*To do:*
- A) From the report on Sure Start Children's Centres below, extract the passage starting at "What are Children's" and ending at "meet local needs.".
- B) According to the report on Sure Start Children's Centres below, how many Centres had been designated by October 2009?

*Document segment:*
Sure Start Children's Centres - Children, Schools and Families Committee Contents

1 The development of Children's Centres

What are Children's Centres?

3.  Sure Start Children's Centres are designed to offer children under five years of age and their families access to integrated early childhood services "when and where they need them".[3] Many are accommodated in their own premises; others share premises or are based on several sites, with the defining feature being their unique way of getting public agencies to work together rather than a bricks and mortar presence. As noted above, the Government's intention was that by March 2010 there will be one Centre "for every community": 3,500 Centres across England. Over 3,100 Centres had been designated by October 2009.[4] The Apprenticeships, Skills, Children and Learning Act 2009 places a duty on local authorities to establish and maintain sufficient numbers of Children's Centres in their area to meet local needs.

4.  The definition of a Children's Centre in the Childcare Act 2006, as amended by the Apprenticeships, Skills, Children and Learning Act 2009, is

"a place, or a group of places

a) which is managed by or on behalf of, or under arrangements made with, an English local authority, with a view to securing that early childhood services in their area are made available in an integrated manner;

b) through which each of the early childhood services is made available; and

c) at which activities for young children are provided, whether by way of early years provision or otherwise."[5]

The definition of "early childhood services" is in the Childcare Act 2006. It covers: early years provision, social services relating to young children, parents or prospective parents, the provision of assistance in accessing employment and training to parents, and the provision of information and assistance to parents about childcare and any other relevant services. The Department has set out the range of services which all Children's Centres must provide (known as the 'core offer'):

  • Information and advice to parents on a range of subjects including looking after babies and young children, the availability of local services such as childcare;
  • Drop-in sessions and activities for parents, carers and children;
  • Outreach and family support services, including visits to all families within two months of a child's birth;
  • Child and family health services, including access to specialist services for those who need them;
  • Links with Jobcentre Plus for training and employment advice; and
  • Support for local childminders and a childminding network.

*Excerpted data:*
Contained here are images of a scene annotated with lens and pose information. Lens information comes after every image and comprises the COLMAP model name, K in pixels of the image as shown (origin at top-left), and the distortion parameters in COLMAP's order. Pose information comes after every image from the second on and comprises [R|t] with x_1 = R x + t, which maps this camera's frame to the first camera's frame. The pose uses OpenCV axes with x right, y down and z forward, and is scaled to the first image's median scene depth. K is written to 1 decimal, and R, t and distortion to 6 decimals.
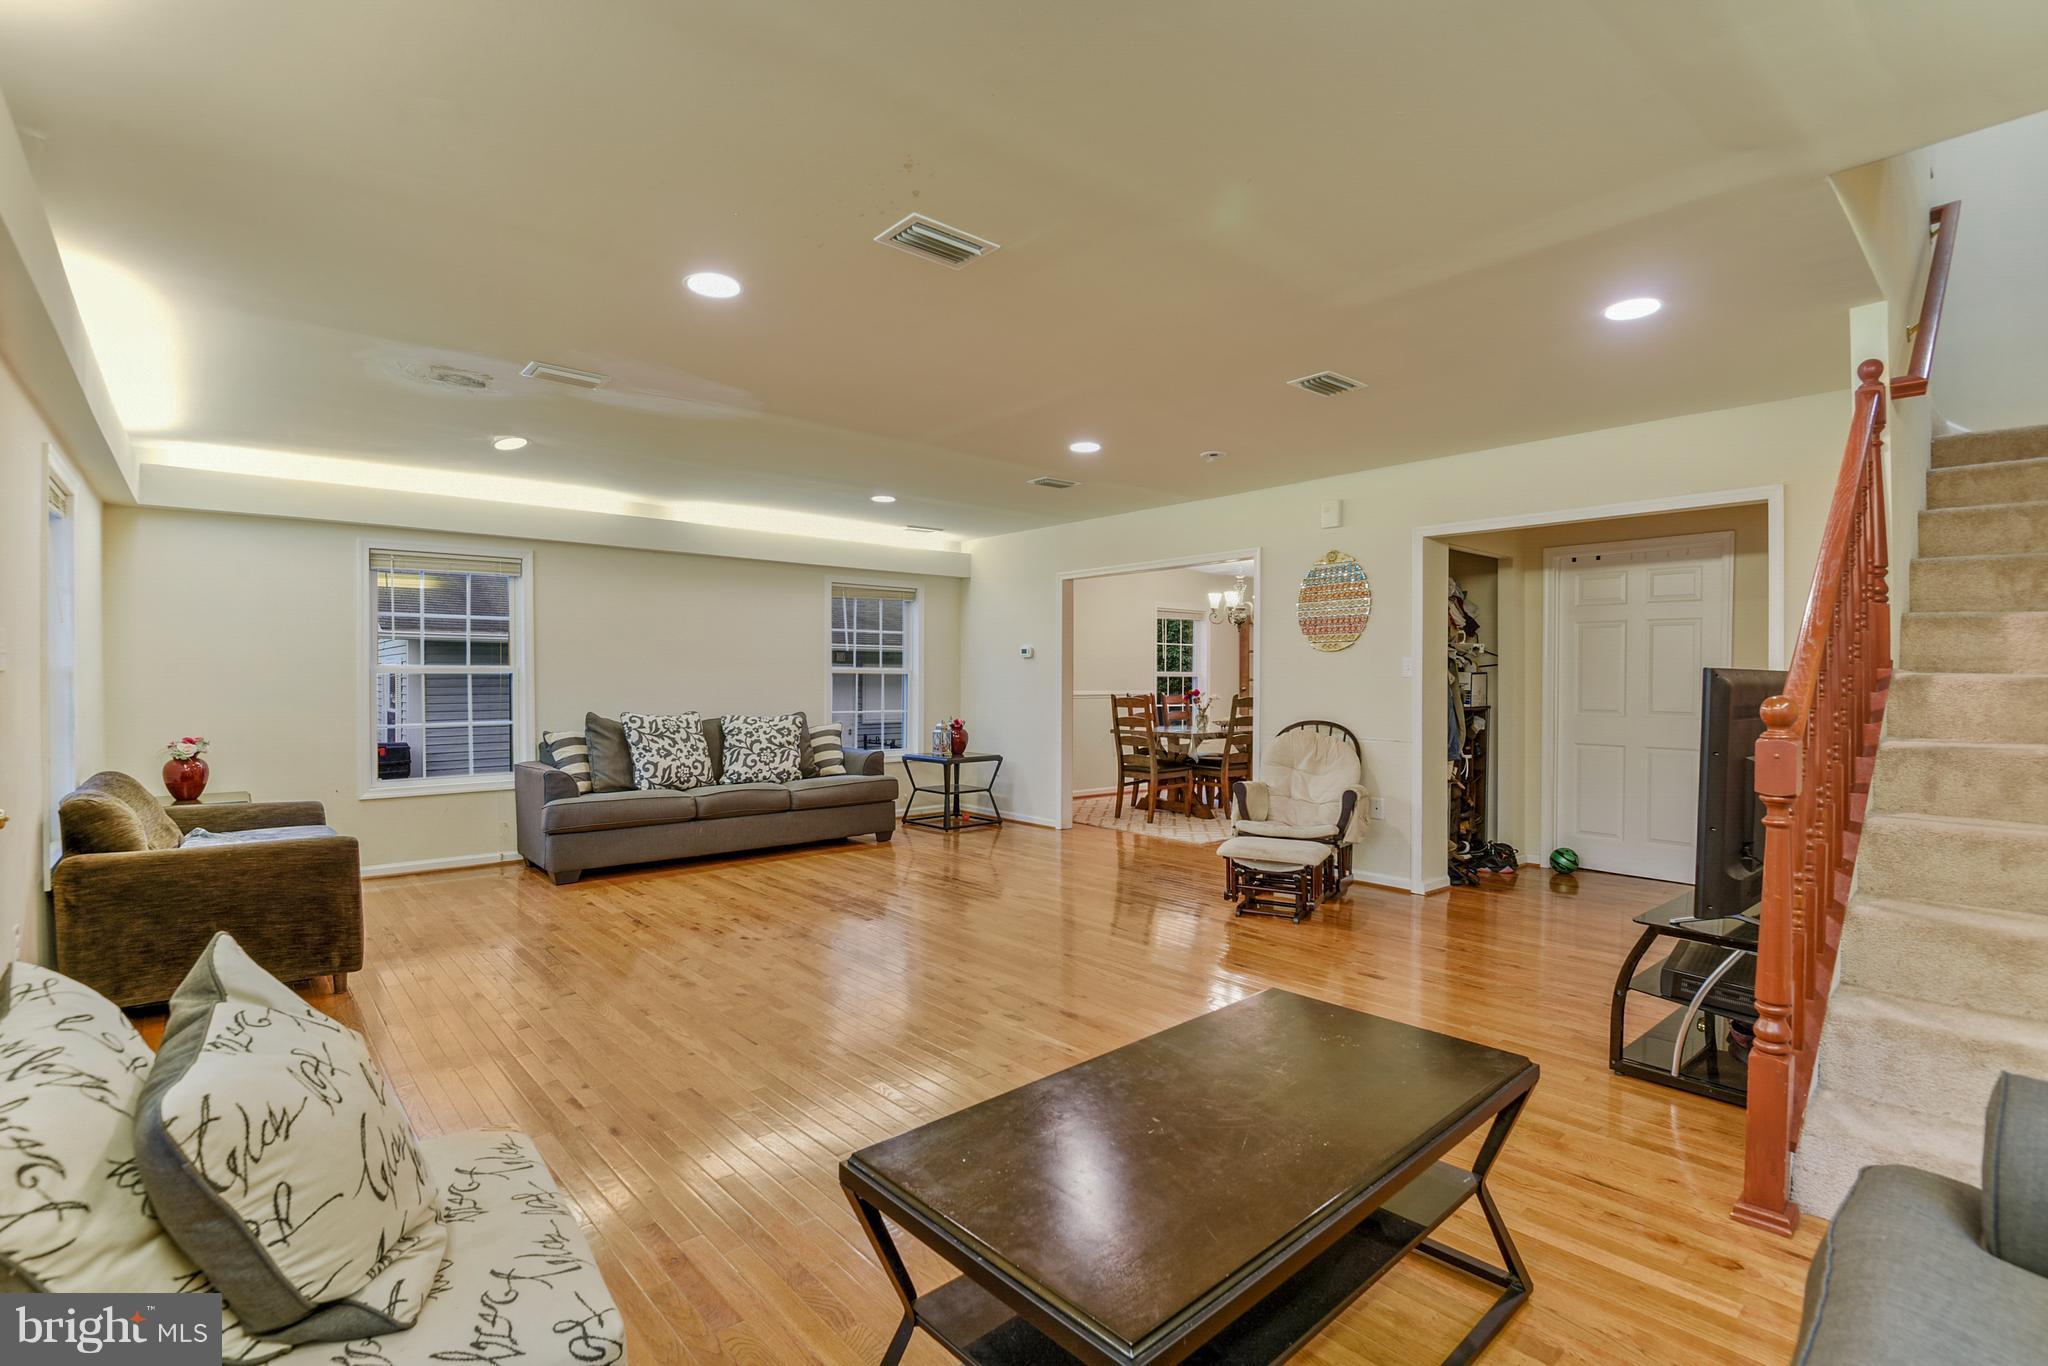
lens RADIAL K [[931.5, 0, 1013.6], [0, 931.5, 688.3], [0, 0, 1]] dist [0.020931, -0.005481]
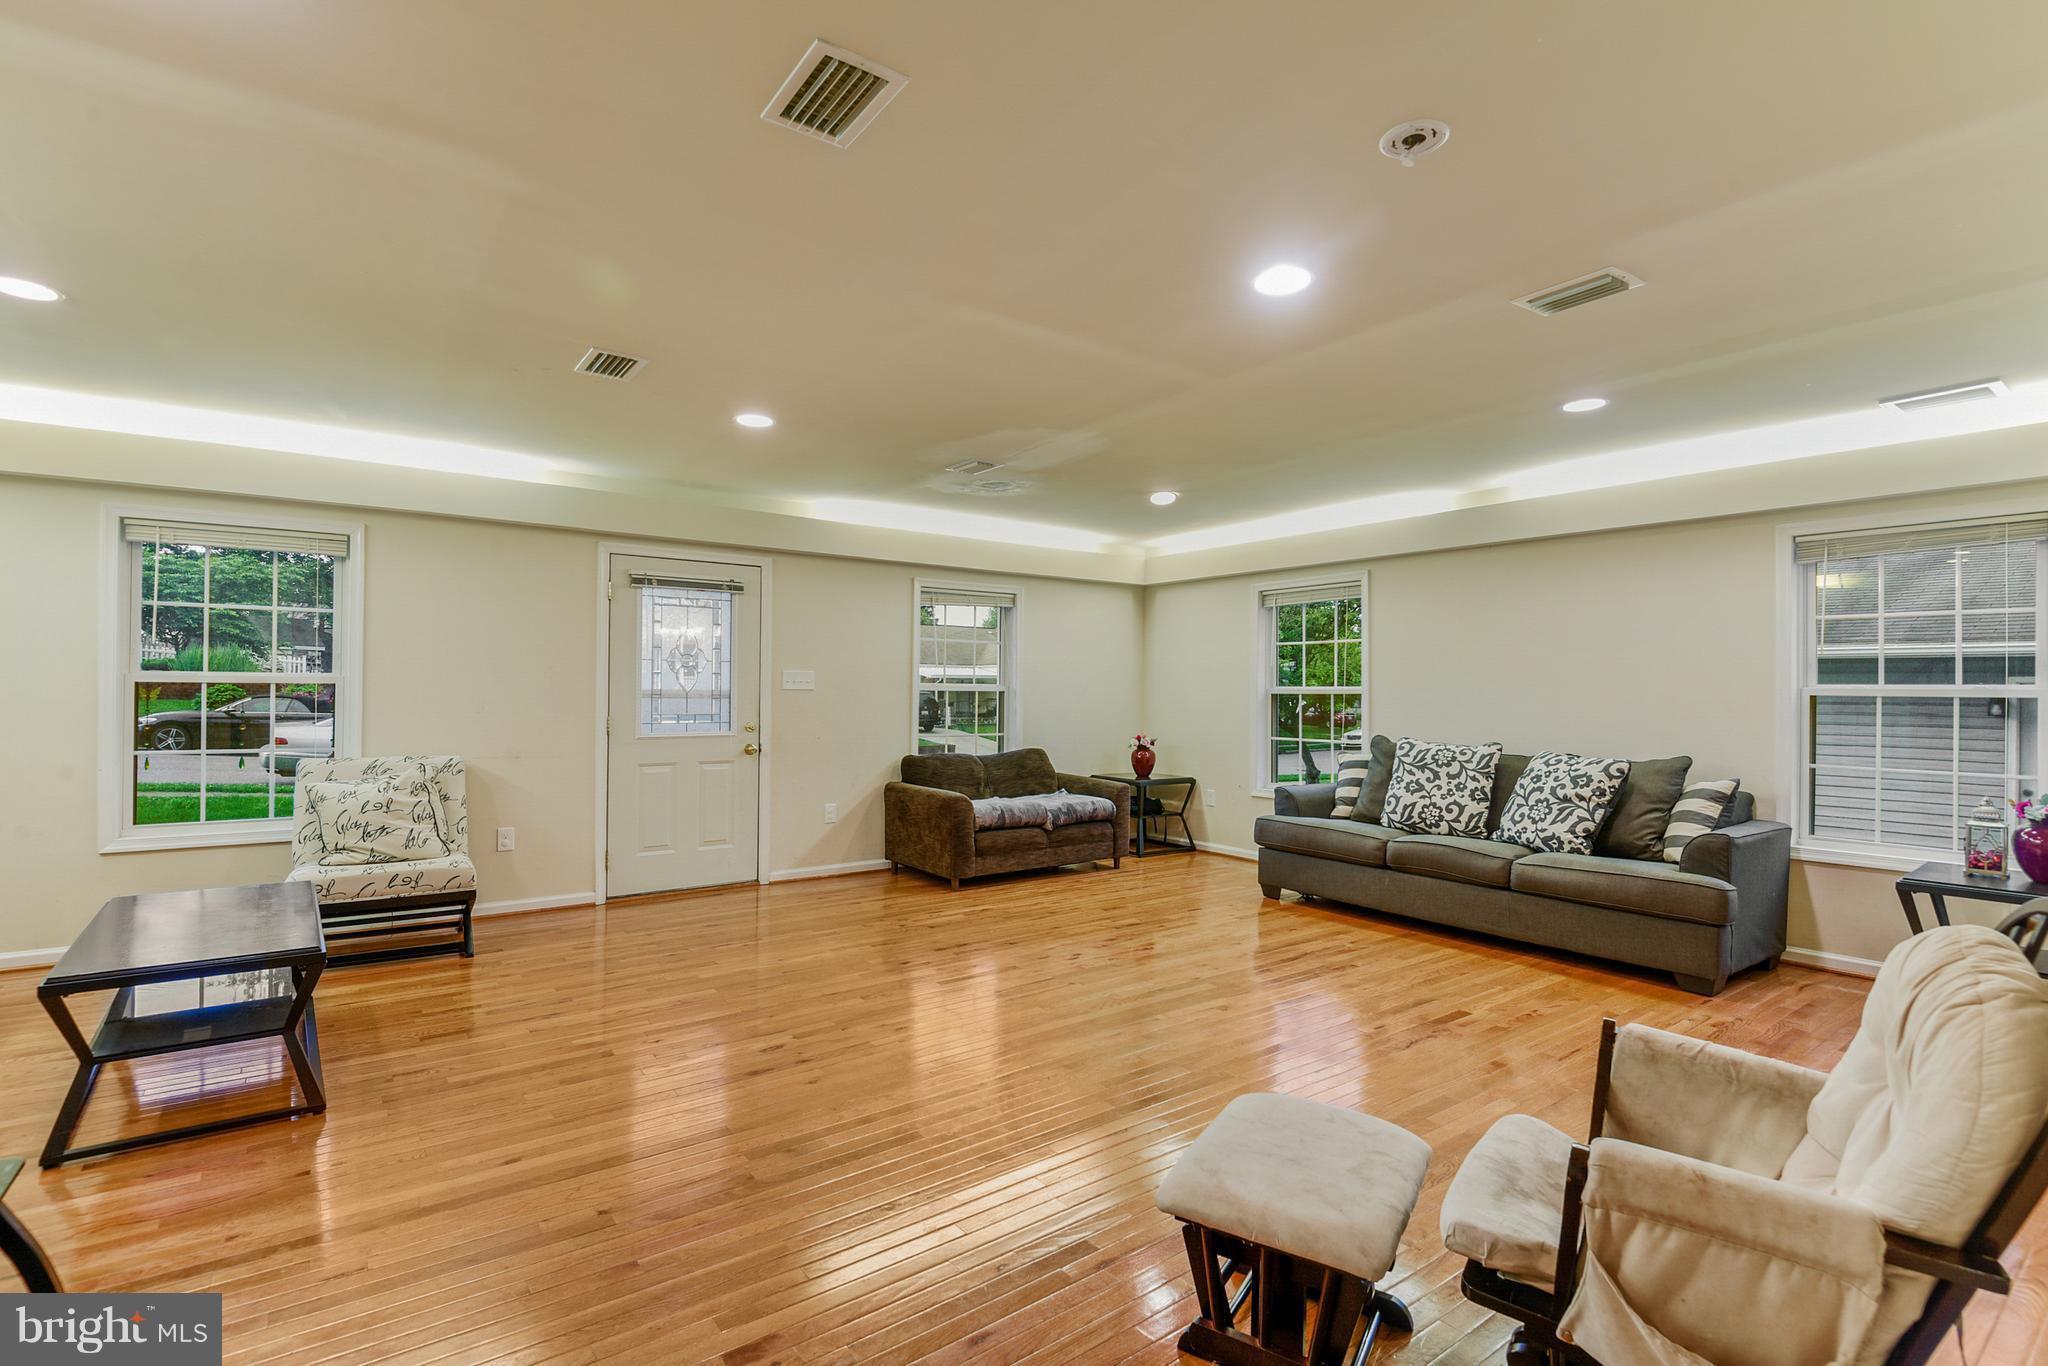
lens RADIAL K [[931.5, 0, 1026.1], [0, 931.5, 689.9], [0, 0, 1]] dist [0.020931, -0.005481]
pose [[-0.082703, -0.007419, -0.996547, 0.533993], [-0.020228, 0.999779, -0.005764, -0.007412], [0.996369, 0.019681, -0.082834, 0.763157]]
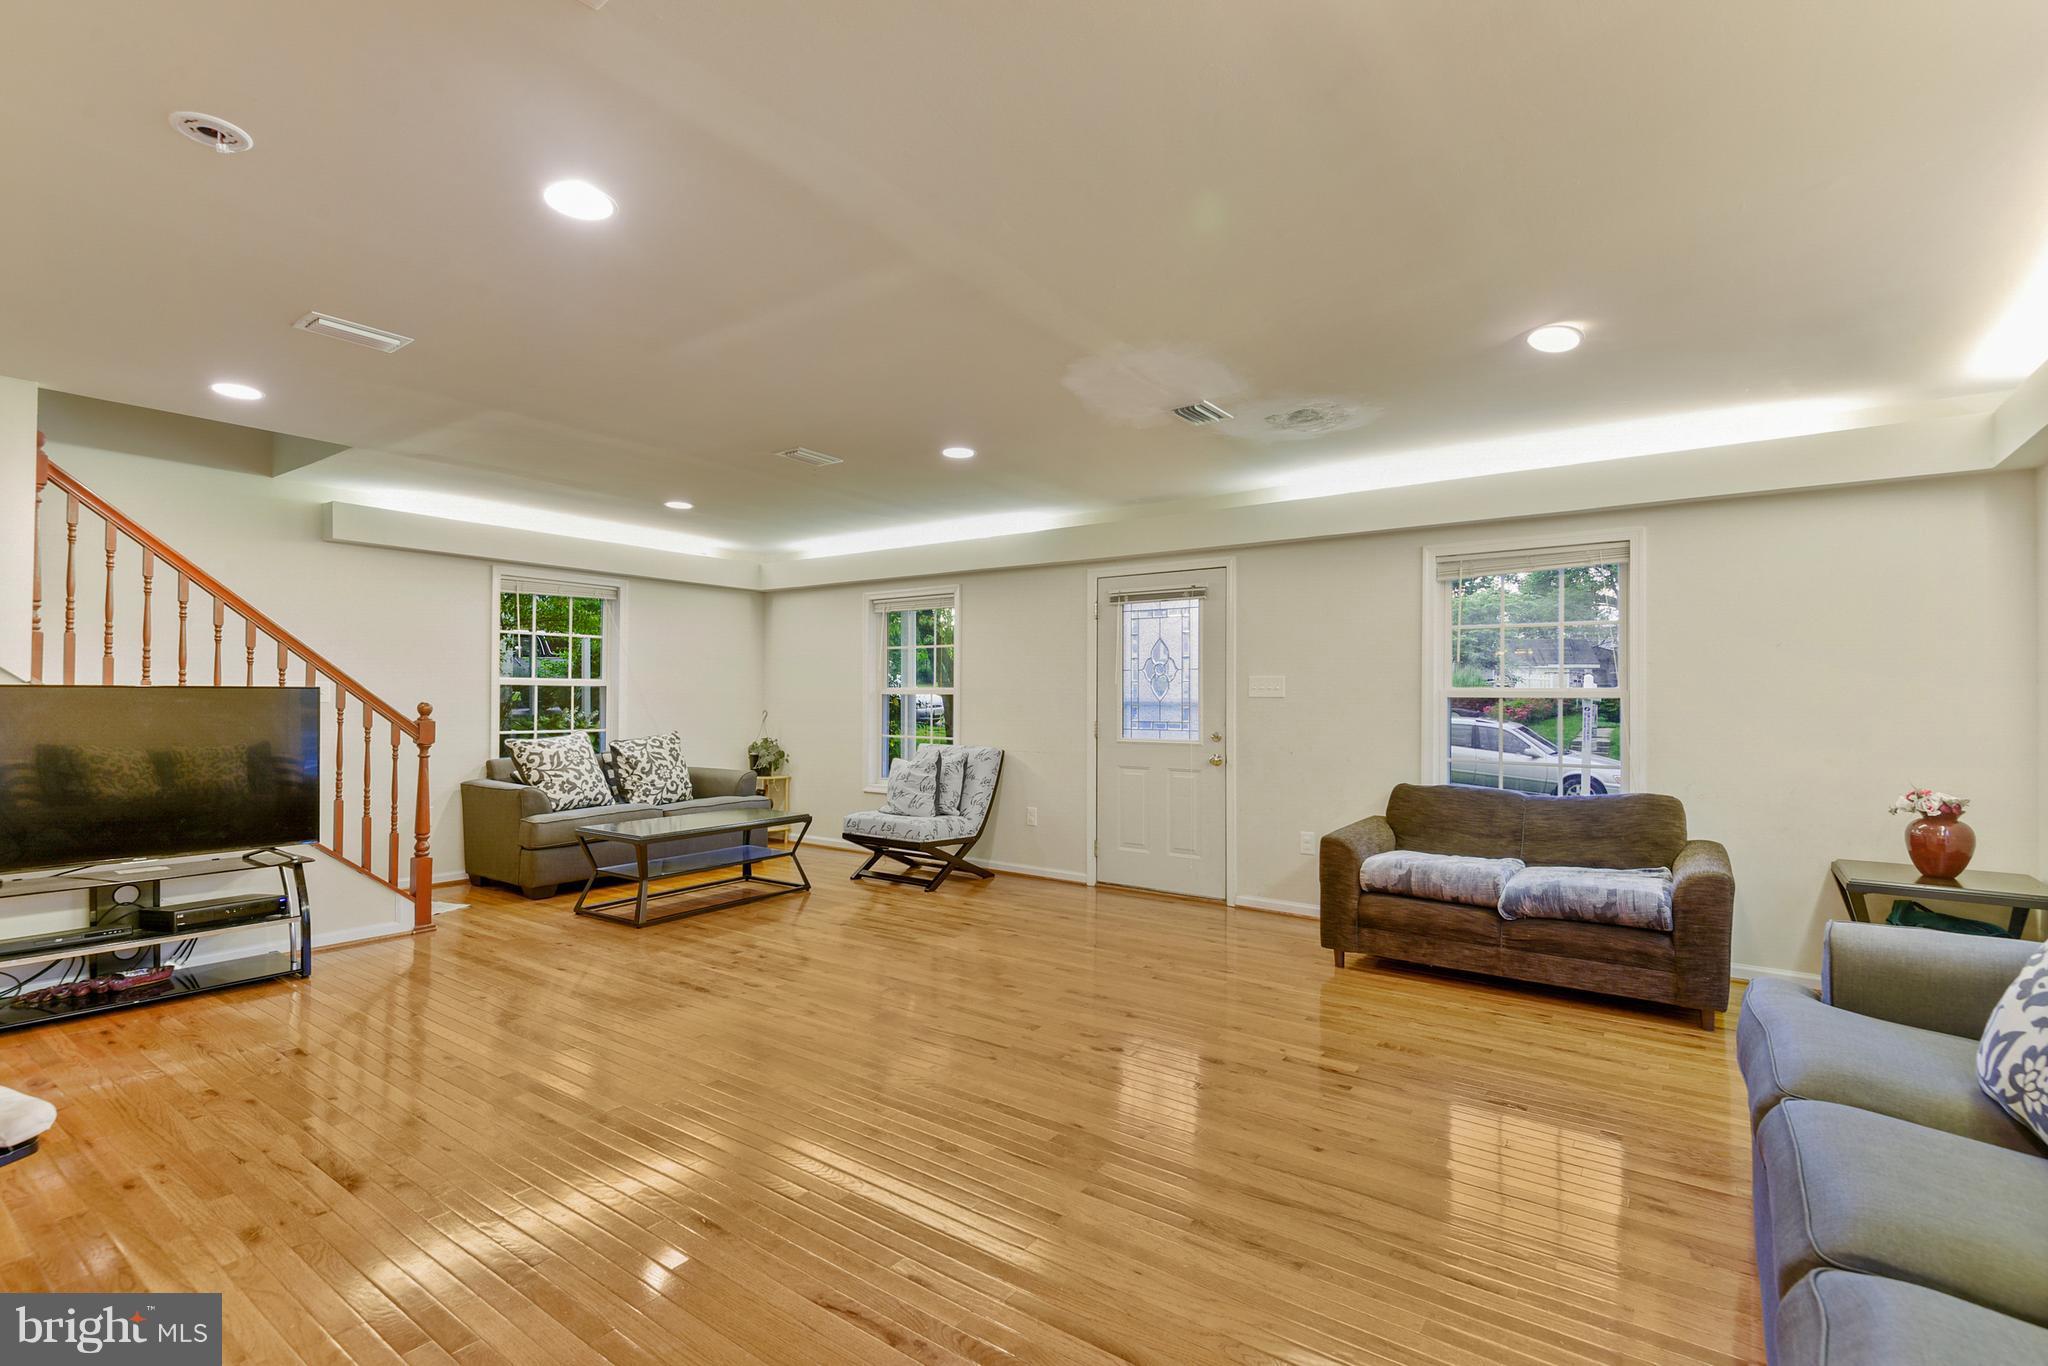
lens RADIAL K [[931.5, 0, 1009.5], [0, 931.5, 687.2], [0, 0, 1]] dist [0.020931, -0.005481]
pose [[-0.975257, -0.011758, -0.220760, -0.027462], [-0.011808, 0.999930, -0.001093, -0.014681], [0.220757, 0.001540, -0.975328, 1.273853]]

*Problem solutions:*
- A)
What are Children's Centres?

3.  Sure Start Children's Centres are designed to offer children under five years of age and their families access to integrated early childhood services "when and where they need them".[3] Many are accommodated in their own premises; others share premises or are based on several sites, with the defining feature being their unique way of getting public agencies to work together rather than a bricks and mortar presence. As noted above, the Government's intention was that by March 2010 there will be one Centre "for every community": 3,500 Centres across England. Over 3,100 Centres had been designated by October 2009.[4] The Apprenticeships, Skills, Children and Learning Act 2009 places a duty on local authorities to establish and maintain sufficient numbers of Children's Centres in their area to meet local needs.

- B) Over 3,100 Centres had been designated by October 2009.